## Data to examine
+++

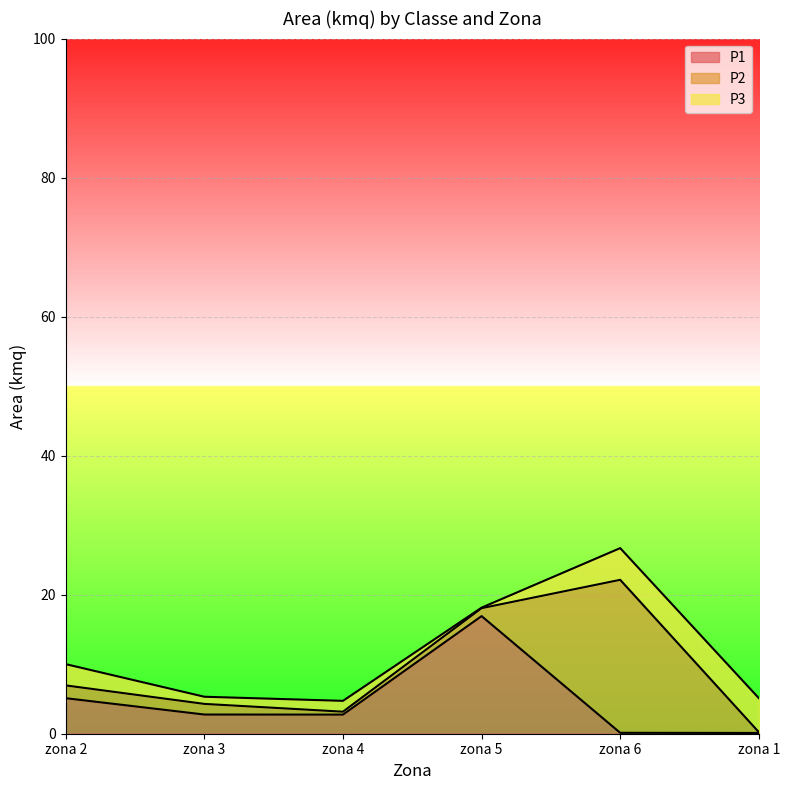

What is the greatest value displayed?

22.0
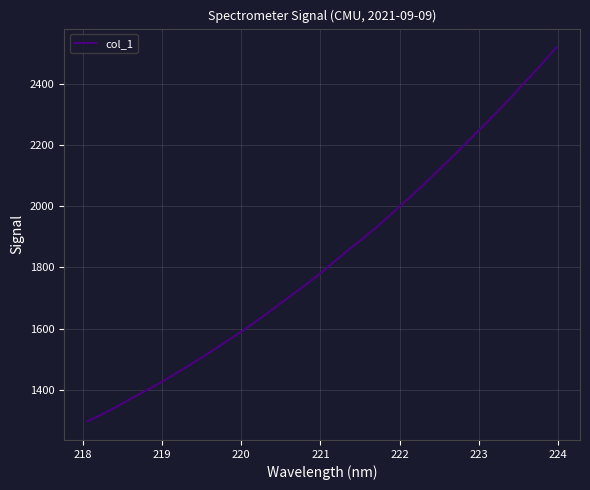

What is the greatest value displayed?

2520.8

+++

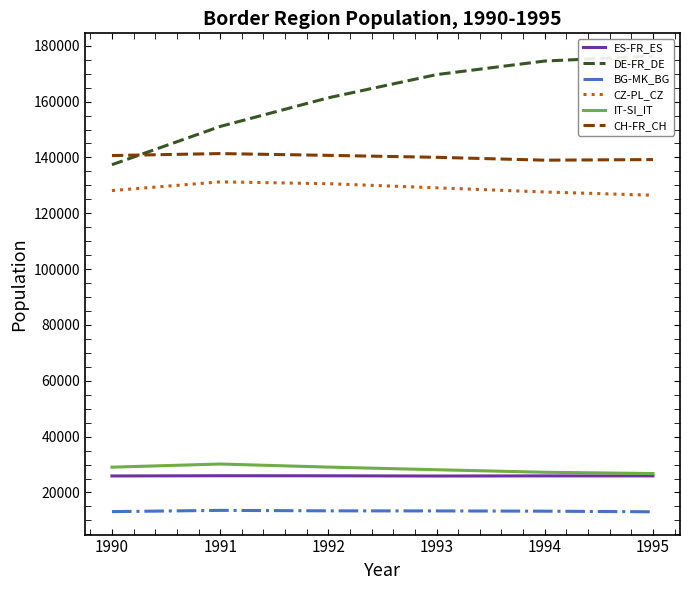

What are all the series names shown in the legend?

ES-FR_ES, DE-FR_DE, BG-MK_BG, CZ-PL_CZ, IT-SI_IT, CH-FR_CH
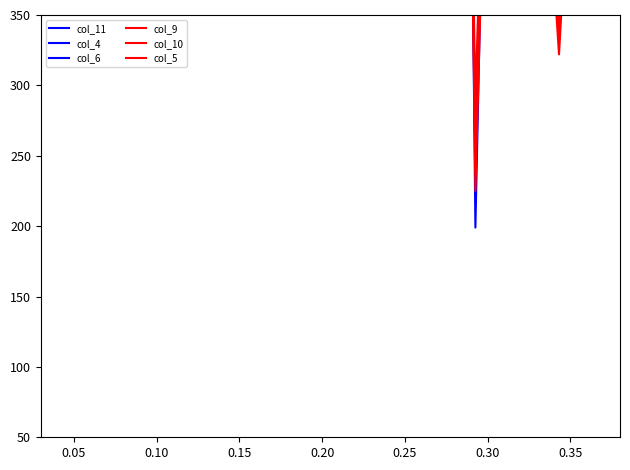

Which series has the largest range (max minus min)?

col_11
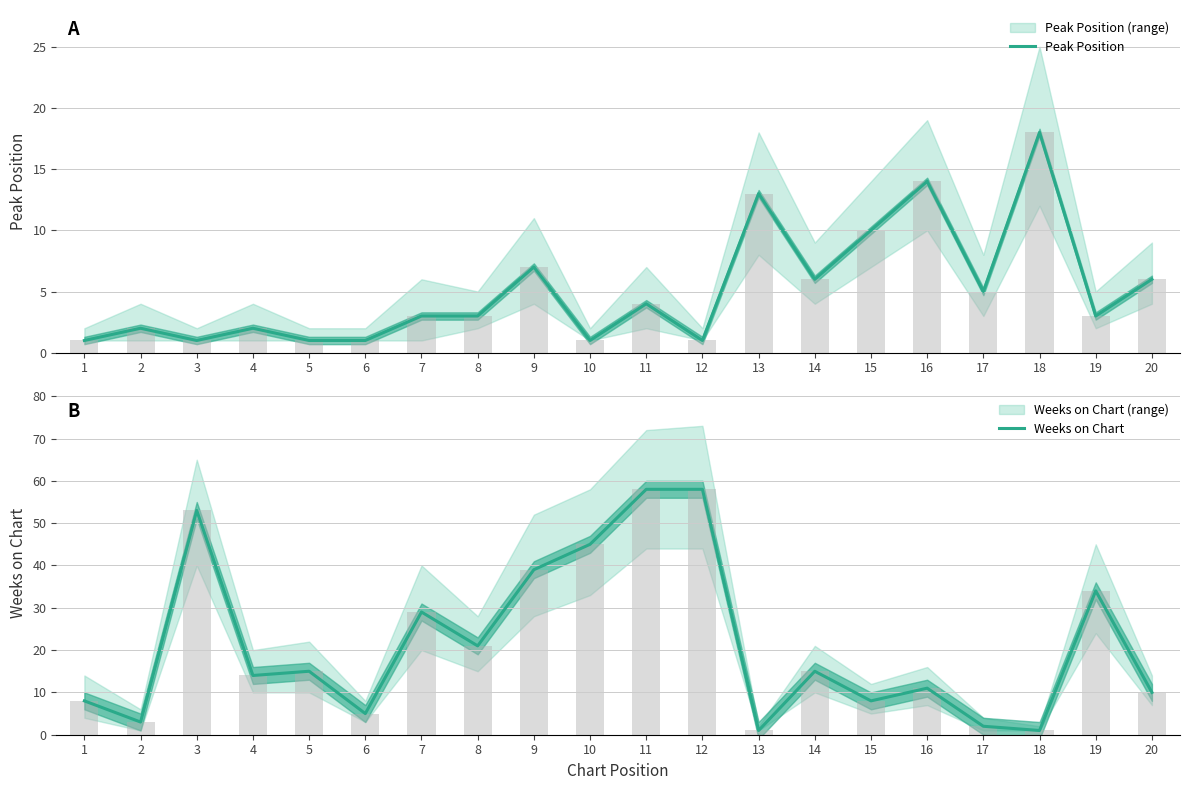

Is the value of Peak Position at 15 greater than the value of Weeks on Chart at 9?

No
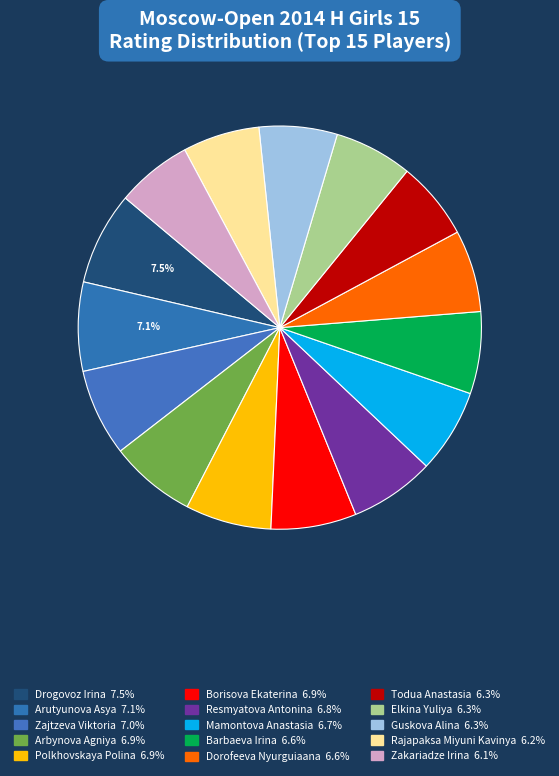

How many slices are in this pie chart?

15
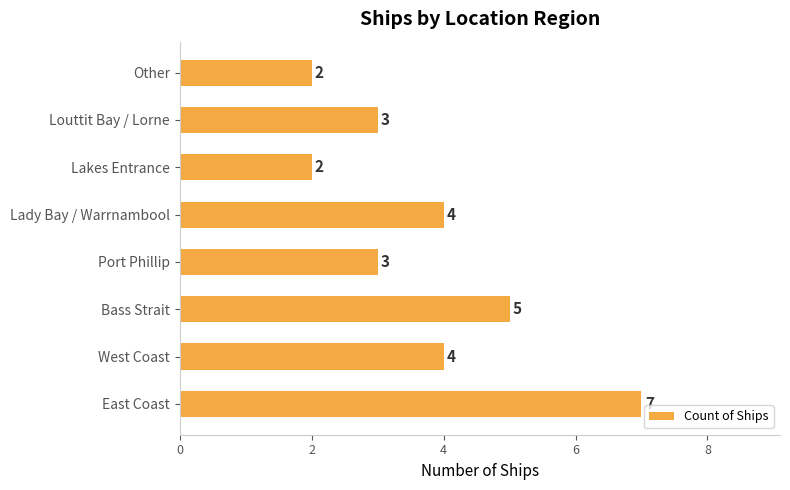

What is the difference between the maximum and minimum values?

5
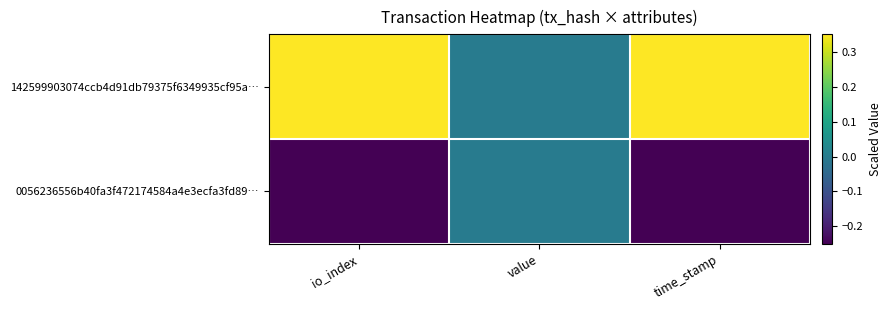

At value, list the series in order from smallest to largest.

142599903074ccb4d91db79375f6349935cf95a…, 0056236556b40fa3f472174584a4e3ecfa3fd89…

+++

## Task goal
Rewrite the rows from the line with "At value, list" up to and including the line with "142599903074cc", swapping "largest" for "biggest" and leaving everything else the same.

## Answer for this exercise
At value, list the series in order from smallest to biggest.

142599903074ccb4d91db79375f6349935cf95a…, 0056236556b40fa3f472174584a4e3ecfa3fd89…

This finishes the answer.